BEGIN

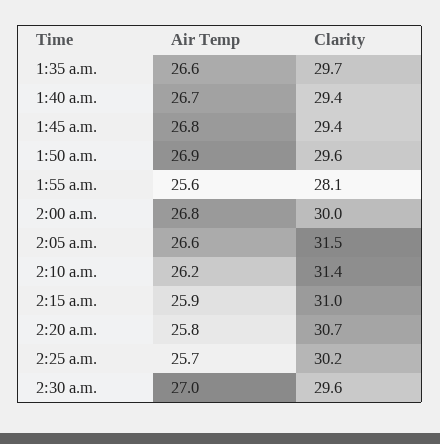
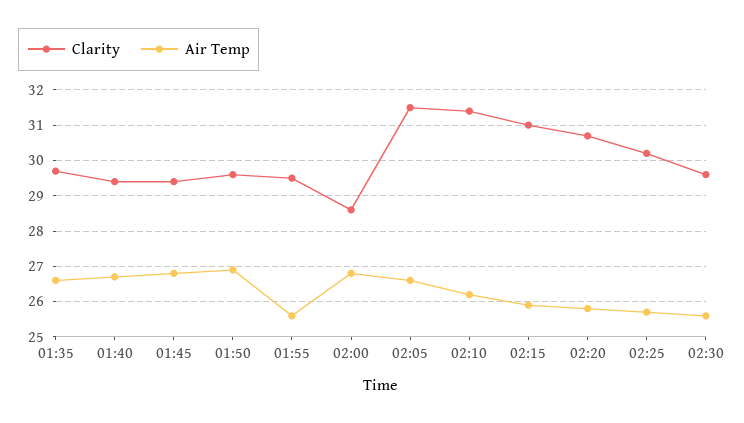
  {
    "Air Temp": {
      "1:35 a.m.": 26.6,
      "1:40 a.m.": 26.7,
      "1:45 a.m.": 26.8,
      "1:50 a.m.": 26.9,
      "1:55 a.m.": 25.6,
      "2:00 a.m.": 26.8,
      "2:05 a.m.": 26.6,
      "2:10 a.m.": 26.2,
      "2:15 a.m.": 25.9,
      "2:20 a.m.": 25.8,
      "2:25 a.m.": 25.7,
-     "2:30 a.m.": 27
+     "2:30 a.m.": 25.5
    },
    "Clarity": {
      "1:35 a.m.": 29.7,
      "1:40 a.m.": 29.4,
      "1:45 a.m.": 29.4,
      "1:50 a.m.": 29.6,
-     "1:55 a.m.": 28.1,
+     "1:55 a.m.": 29.5,
-     "2:00 a.m.": 30,
+     "2:00 a.m.": 28.5,
      "2:05 a.m.": 31.5,
      "2:10 a.m.": 31.4,
      "2:15 a.m.": 31,
      "2:20 a.m.": 30.7,
      "2:25 a.m.": 30.2,
      "2:30 a.m.": 29.6
    }
  }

END

**WHAT THE TASK ASKS**
Without the pictures, extract every entry verbatim.

**RESPONSE FOR THIS EXERCISE**
  {
    "Air Temp": {
      "1:35 a.m.": 26.6,
      "1:40 a.m.": 26.7,
      "1:45 a.m.": 26.8,
      "1:50 a.m.": 26.9,
      "1:55 a.m.": 25.6,
      "2:00 a.m.": 26.8,
      "2:05 a.m.": 26.6,
      "2:10 a.m.": 26.2,
      "2:15 a.m.": 25.9,
      "2:20 a.m.": 25.8,
      "2:25 a.m.": 25.7,
-     "2:30 a.m.": 27
+     "2:30 a.m.": 25.5
    },
    "Clarity": {
      "1:35 a.m.": 29.7,
      "1:40 a.m.": 29.4,
      "1:45 a.m.": 29.4,
      "1:50 a.m.": 29.6,
-     "1:55 a.m.": 28.1,
+     "1:55 a.m.": 29.5,
-     "2:00 a.m.": 30,
+     "2:00 a.m.": 28.5,
      "2:05 a.m.": 31.5,
      "2:10 a.m.": 31.4,
      "2:15 a.m.": 31,
      "2:20 a.m.": 30.7,
      "2:25 a.m.": 30.2,
      "2:30 a.m.": 29.6
    }
  }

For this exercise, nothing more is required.